How much does higher level organization or linguistic “knowledge” affect the processing of words? As the book puts it, how much back-and-forth activity/processing occurs between higher-level frontal and temporal regions and low-level sensory processing (auditory cortex)? MacGregor (2012) did an MEG study where listeners heard real words or psudeowords which ahdered to English phonotactics. There were differences in neural activity within 50ms of the uniqueness point (the point in where two words would differ in terms of their lexicality, e.g., blip vs. blim the uniqueness point would be the onset of the final consonant).So, distinguishing real from fake words happens almost instantaneously! Why might this happen? A likely reason is that the brain is primed for lexicality. That is, there is a prediction that happens as the word unfolds, and the prediction is based on the words that are already stored in the lexicon. This is called the “cohort effect” in the psycholinguistics literature. This also interacts with word frequency, the idea being that more frequent words that are used or encountered have a higher resting activation and so any word that partially conforms to the high-frequency word that then diverges in phonological form from that high frequency word will quickly be rejected.

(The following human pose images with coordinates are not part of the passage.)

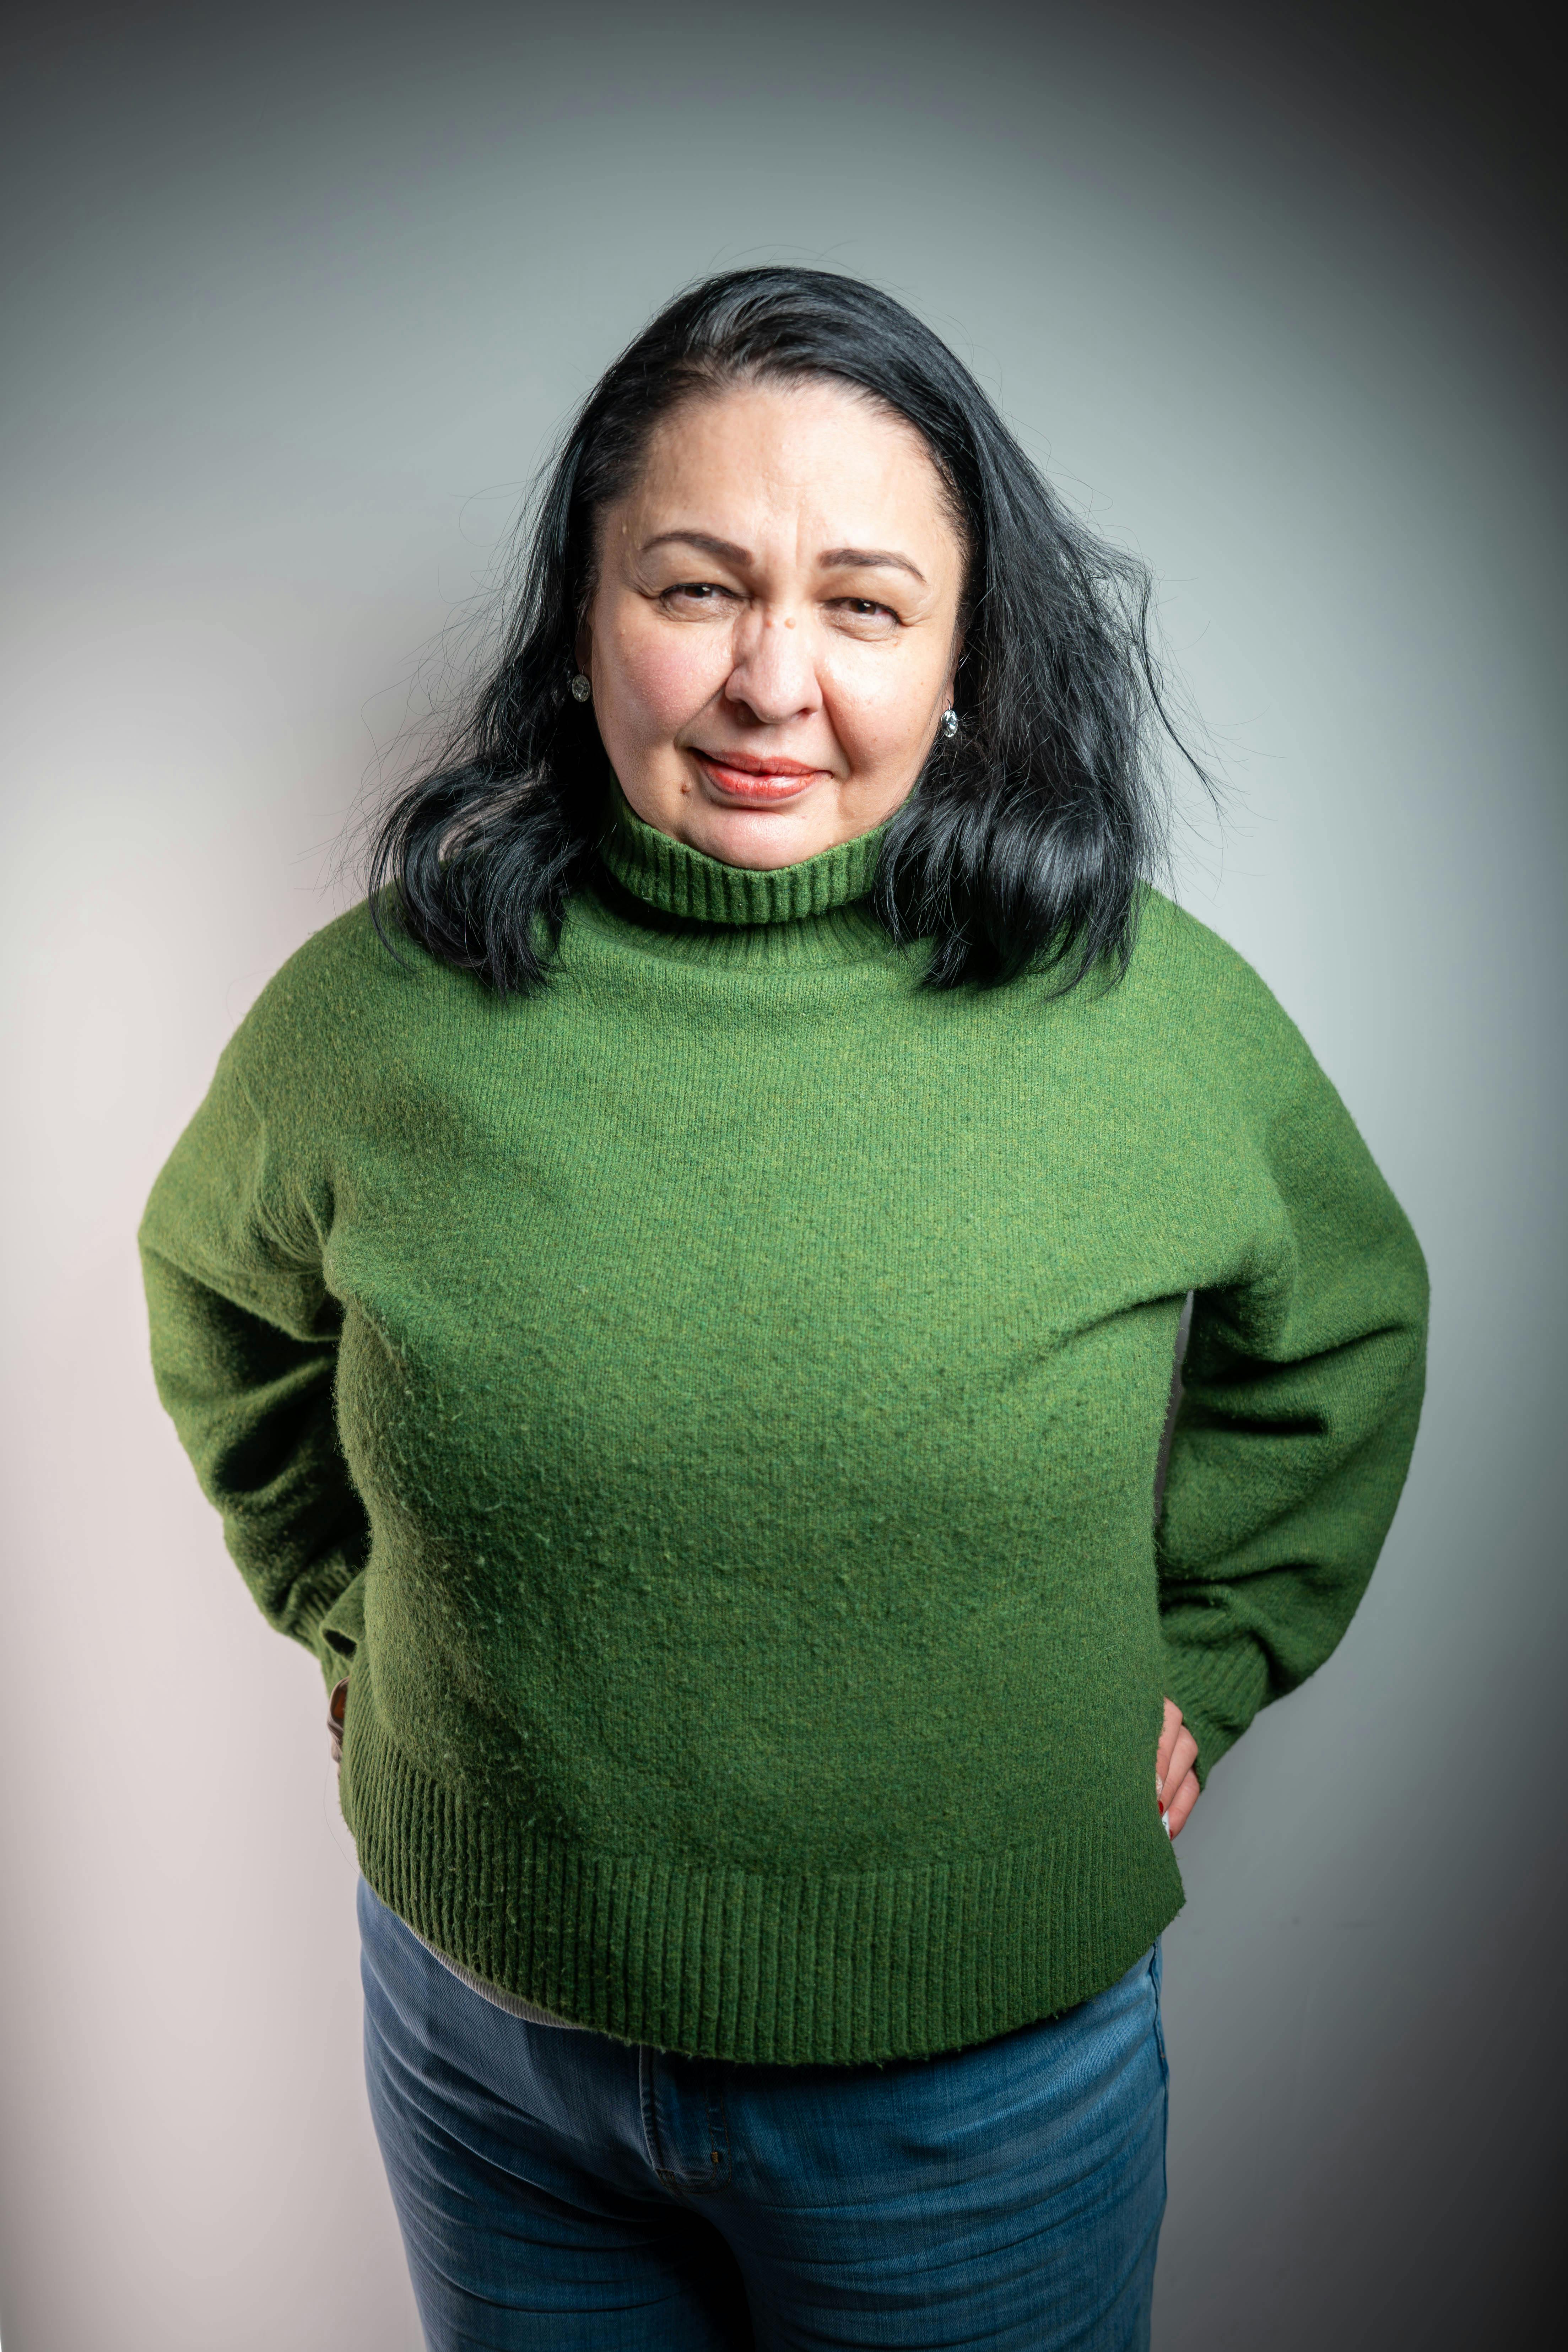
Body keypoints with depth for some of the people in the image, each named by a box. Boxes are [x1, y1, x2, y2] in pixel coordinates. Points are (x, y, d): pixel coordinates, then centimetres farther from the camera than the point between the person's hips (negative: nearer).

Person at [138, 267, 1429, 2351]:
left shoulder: (1156, 1012, -13)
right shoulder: (383, 1007, -12)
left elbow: (1342, 1333, 6)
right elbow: (220, 1308, 9)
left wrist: (1193, 1660, 3)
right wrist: (360, 1618, 6)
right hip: (485, 2030, 2)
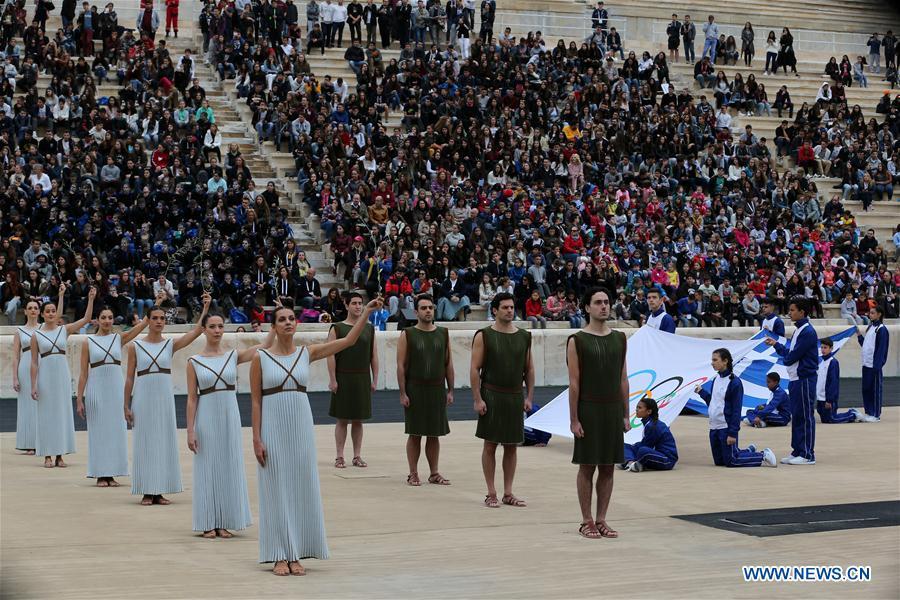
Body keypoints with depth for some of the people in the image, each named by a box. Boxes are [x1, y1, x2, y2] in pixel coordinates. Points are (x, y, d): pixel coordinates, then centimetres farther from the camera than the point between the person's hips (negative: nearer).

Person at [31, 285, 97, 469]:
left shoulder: (64, 330, 5)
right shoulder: (36, 335, 0)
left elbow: (86, 319, -3)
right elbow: (34, 362, 0)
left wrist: (91, 299, -14)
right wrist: (33, 385, -5)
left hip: (62, 374, 2)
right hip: (45, 375, -2)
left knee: (62, 412, 4)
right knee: (46, 413, 1)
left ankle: (60, 455, 10)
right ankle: (47, 456, 6)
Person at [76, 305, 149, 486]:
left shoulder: (120, 338, 5)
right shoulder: (88, 342, 1)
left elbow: (142, 324, -5)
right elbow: (83, 372, 0)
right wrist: (79, 398, -4)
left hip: (116, 389, 2)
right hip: (96, 389, -2)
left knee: (116, 430, 4)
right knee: (98, 430, 2)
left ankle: (112, 474, 12)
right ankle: (100, 475, 8)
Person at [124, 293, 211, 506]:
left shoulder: (171, 344, 3)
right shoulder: (135, 346, 0)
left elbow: (196, 331, -9)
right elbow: (129, 378, 2)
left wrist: (205, 308, -20)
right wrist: (126, 406, -1)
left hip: (165, 398, 2)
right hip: (143, 398, -2)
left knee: (165, 442, 4)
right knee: (144, 443, 2)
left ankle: (160, 491, 13)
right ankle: (147, 492, 8)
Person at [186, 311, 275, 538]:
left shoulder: (233, 356, 4)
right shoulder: (194, 362, -2)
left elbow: (265, 346, -6)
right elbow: (192, 398, -2)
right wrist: (190, 430, -6)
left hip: (230, 418, 3)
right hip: (206, 419, -2)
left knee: (230, 468, 5)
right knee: (208, 469, 3)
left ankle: (224, 523, 14)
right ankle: (208, 524, 11)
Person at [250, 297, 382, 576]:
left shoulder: (307, 352, 4)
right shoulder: (260, 358, -3)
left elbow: (348, 340, 1)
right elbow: (255, 401, -3)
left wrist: (366, 312, -7)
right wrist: (257, 439, -9)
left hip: (301, 427, 3)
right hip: (273, 428, -3)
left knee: (302, 489, 5)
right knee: (276, 490, 2)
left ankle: (296, 555, 14)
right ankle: (280, 557, 9)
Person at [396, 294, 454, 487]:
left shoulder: (443, 333, 7)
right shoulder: (407, 334, -3)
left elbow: (448, 364, 10)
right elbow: (401, 365, -5)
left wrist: (450, 390, 5)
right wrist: (403, 393, -10)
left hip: (437, 390, 3)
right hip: (415, 390, -3)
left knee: (434, 434, 8)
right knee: (415, 434, 2)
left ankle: (434, 473, 16)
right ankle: (413, 474, 10)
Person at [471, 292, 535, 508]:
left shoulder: (524, 336, 7)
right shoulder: (484, 336, -4)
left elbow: (529, 369, 12)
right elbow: (475, 369, -6)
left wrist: (529, 397, 4)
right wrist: (478, 399, -12)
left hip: (515, 397, 4)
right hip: (491, 397, -3)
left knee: (511, 446, 7)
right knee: (490, 445, 1)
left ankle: (508, 493, 14)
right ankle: (491, 493, 8)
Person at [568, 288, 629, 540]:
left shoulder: (619, 338, 10)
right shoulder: (577, 341, -4)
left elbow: (623, 379, 12)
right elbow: (574, 382, -7)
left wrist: (626, 414, 8)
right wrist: (574, 419, -10)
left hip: (613, 410, 4)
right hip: (588, 410, -4)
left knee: (608, 467, 6)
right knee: (587, 466, 1)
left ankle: (601, 519, 14)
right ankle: (587, 521, 9)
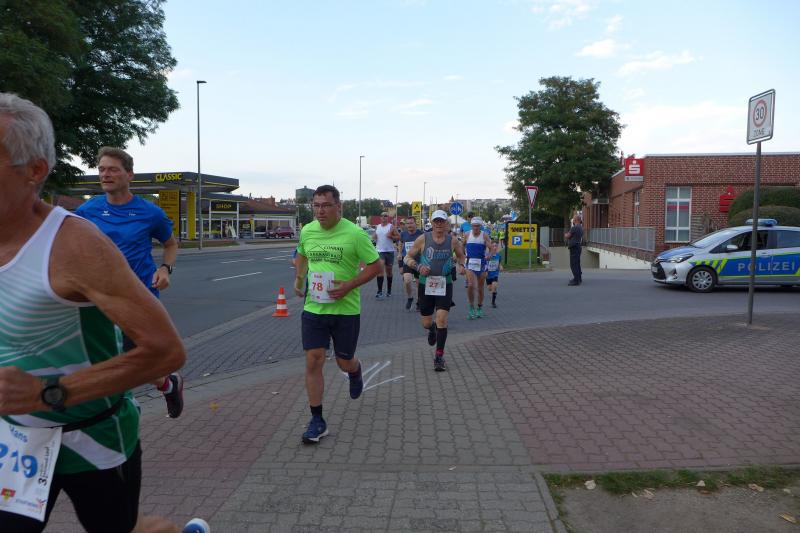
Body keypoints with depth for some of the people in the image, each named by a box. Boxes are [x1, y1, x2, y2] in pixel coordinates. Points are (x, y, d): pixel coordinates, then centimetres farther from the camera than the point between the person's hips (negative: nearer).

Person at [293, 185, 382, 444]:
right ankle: (317, 421, 10)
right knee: (313, 363, -2)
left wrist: (349, 285, -18)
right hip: (313, 309, 3)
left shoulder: (355, 233, -13)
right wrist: (298, 278, 6)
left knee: (344, 362, 12)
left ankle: (355, 373, 51)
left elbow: (377, 265, -8)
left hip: (346, 309, -3)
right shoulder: (307, 231, 1)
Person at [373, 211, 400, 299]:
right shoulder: (377, 227, 10)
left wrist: (391, 236, -21)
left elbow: (398, 236, -5)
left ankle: (389, 291, 23)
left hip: (389, 251, -2)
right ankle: (379, 291, -16)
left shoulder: (391, 227, -2)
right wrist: (375, 238, 1)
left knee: (389, 271, 10)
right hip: (380, 251, 2)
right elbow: (375, 236, 23)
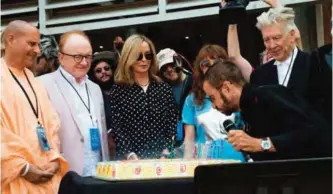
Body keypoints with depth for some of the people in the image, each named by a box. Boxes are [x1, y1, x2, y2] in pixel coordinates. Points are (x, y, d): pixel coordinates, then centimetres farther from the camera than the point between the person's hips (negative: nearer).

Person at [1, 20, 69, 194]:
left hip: (44, 175, 7)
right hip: (15, 177, -7)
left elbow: (51, 122, 14)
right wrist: (24, 167, -16)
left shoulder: (32, 80, 17)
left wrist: (54, 158, 0)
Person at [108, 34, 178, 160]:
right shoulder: (119, 89, 1)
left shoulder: (163, 88, 8)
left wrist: (166, 154, -7)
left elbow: (172, 123, 5)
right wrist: (130, 155, -15)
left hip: (160, 158, 2)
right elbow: (116, 128, -4)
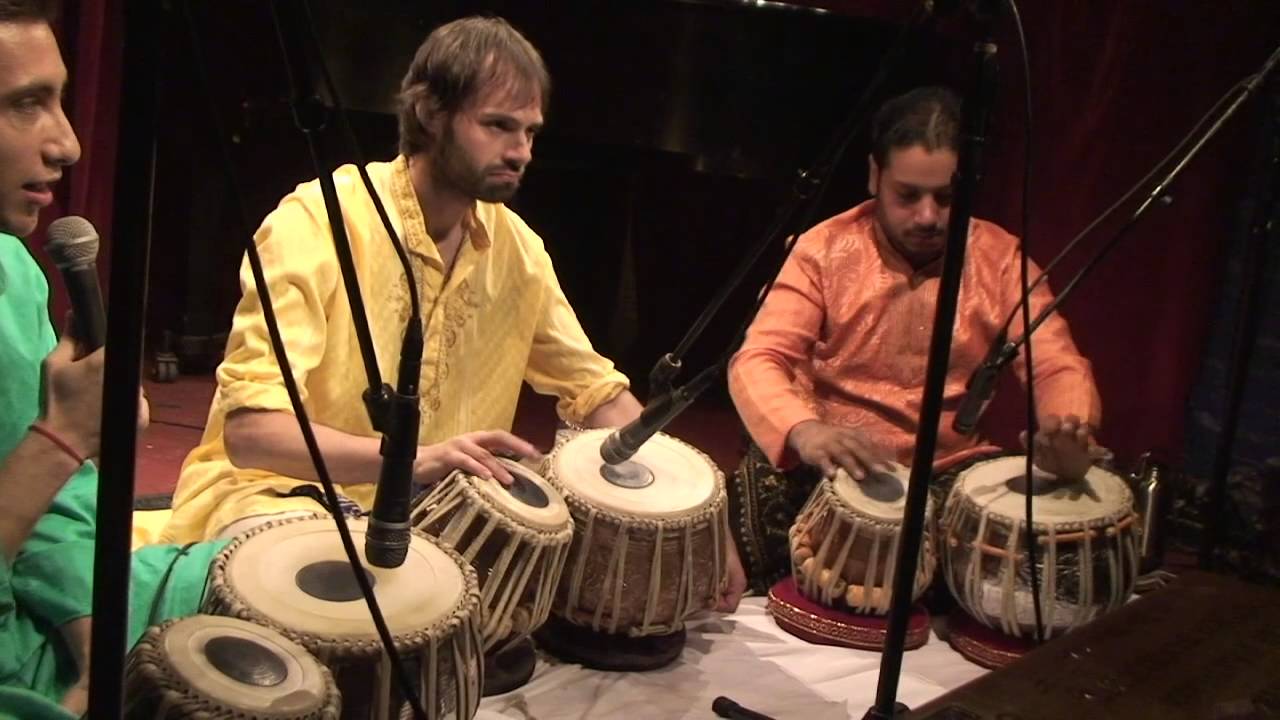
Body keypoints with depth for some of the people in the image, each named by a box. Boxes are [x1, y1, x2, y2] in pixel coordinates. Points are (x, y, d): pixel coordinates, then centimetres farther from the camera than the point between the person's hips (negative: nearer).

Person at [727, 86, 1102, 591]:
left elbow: (1056, 365, -8)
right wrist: (804, 430, -38)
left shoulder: (1001, 260, -1)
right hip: (830, 461, -2)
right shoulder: (824, 250, -6)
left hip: (950, 469, 2)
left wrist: (1070, 433, -34)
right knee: (763, 487, -31)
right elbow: (757, 361, -15)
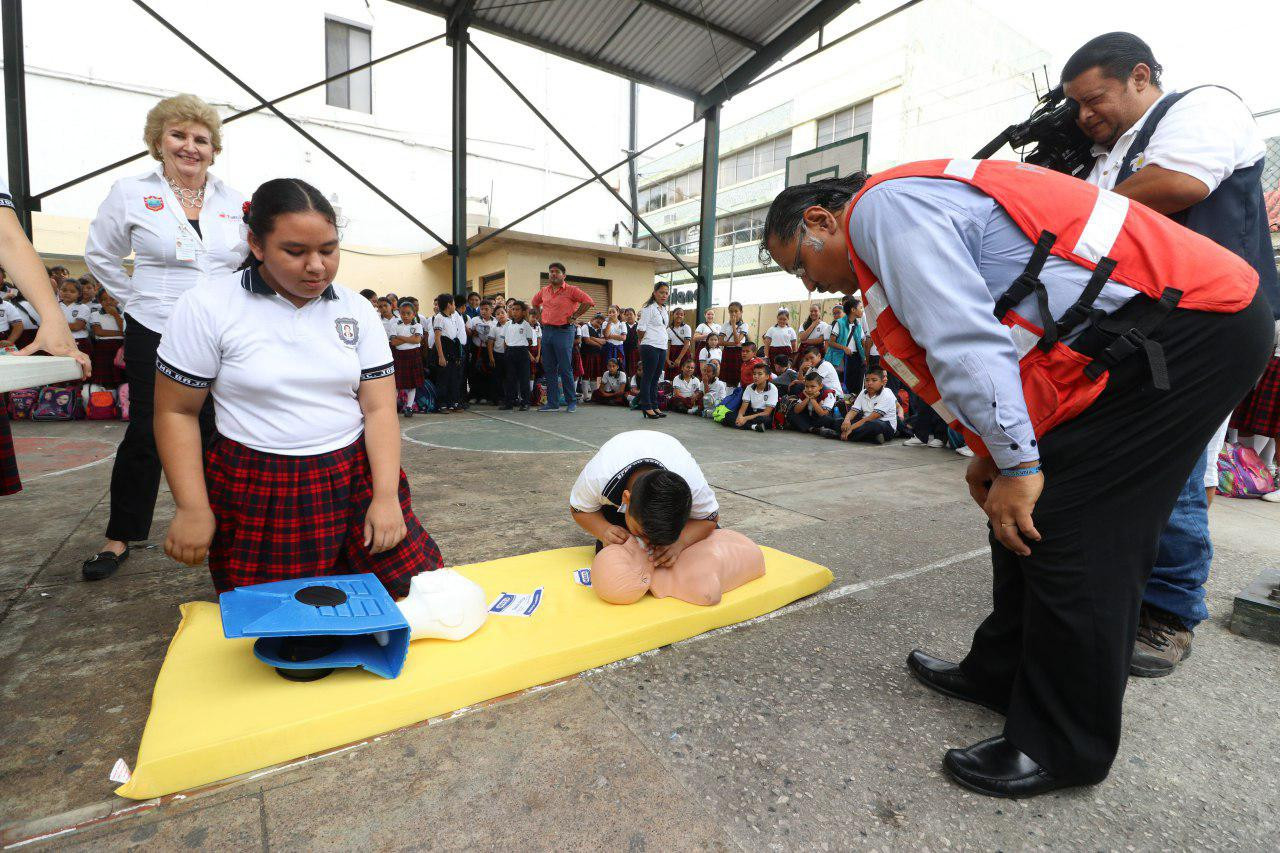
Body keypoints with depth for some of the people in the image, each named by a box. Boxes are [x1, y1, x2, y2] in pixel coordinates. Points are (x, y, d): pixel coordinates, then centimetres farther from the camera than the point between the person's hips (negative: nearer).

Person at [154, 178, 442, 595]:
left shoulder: (356, 309, 1)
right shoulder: (206, 308, -5)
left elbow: (379, 408, -3)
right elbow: (176, 412, 0)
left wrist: (386, 496, -11)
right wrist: (193, 509, -6)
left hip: (355, 478, 2)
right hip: (257, 495, -1)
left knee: (418, 587, -5)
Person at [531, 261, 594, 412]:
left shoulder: (571, 290, -6)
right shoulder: (544, 291, 13)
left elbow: (588, 302, -15)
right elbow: (535, 302, 32)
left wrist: (574, 316, -12)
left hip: (563, 331, -6)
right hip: (546, 331, 7)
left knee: (565, 369, -6)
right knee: (549, 369, 8)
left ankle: (572, 401, 6)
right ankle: (552, 403, 15)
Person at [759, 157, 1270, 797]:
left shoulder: (881, 206, -12)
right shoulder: (912, 205, 19)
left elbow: (966, 343, -23)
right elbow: (993, 337, 21)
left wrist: (1017, 464, -19)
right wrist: (994, 451, 17)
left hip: (1191, 326, -10)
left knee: (1072, 533, -9)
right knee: (1025, 517, 10)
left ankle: (1062, 749, 8)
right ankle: (1000, 676, 26)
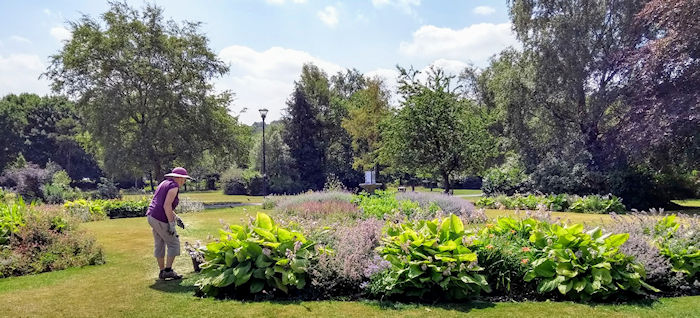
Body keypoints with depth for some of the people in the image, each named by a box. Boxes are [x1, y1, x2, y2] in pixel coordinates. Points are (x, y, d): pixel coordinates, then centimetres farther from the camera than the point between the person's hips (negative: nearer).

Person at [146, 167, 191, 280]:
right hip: (161, 219, -10)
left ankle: (162, 271, 21)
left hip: (152, 216, 10)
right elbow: (167, 206, -21)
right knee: (174, 243, 2)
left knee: (159, 245, 14)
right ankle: (168, 270, 3)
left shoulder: (165, 183, 18)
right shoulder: (174, 186, -12)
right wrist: (171, 224, -18)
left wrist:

What is stored in the mental lexicon? Individual morphemes or word units that might be made up of several morphemes? This has to do with lexical grain size. The book addresses two theories of what is stored in the lexicon when encountering a word.
The full decomposition theory of lexical access presumes that the consituent parts of words are held in the lexicon separately and then recombined according to the language’s grammar. So a word like “dogs” is represented as “dog” and “-s”, each with it’s own phonological and conceptual forms in the lexicon. But what about irregular forms like “deer” (pl)? “Deer” (pl) would be “deer” (n.) and “0”(plural affix).
Partial decomposition is a little more forgiving and perhaps believable. It allows for transparent morphology to be uniquely specified like the “dogs” example in full decomposition, but makes exceptions for these irregular words like “deer” or “geese”, etc., which are stored without any decomposition.
Pinker and Ullman (2002) did did a study with two patients with differing aphasias: JLU had anomia, which leads to a tip-of-the-tongue phenomenon; and FCL who had agrammaticism which leads to difficulty with function words and words that provide syntactic information. FCL performed poorly when generating past-tense words, which needed -ed morphology, but performed better when producing irregular verbs like “held” and “ate.” Again we have a case of double dissociation between FCL and JLU with regular and irregular verbs, suggesting that they can be differentially affected and therefore must be processed differently by the brain.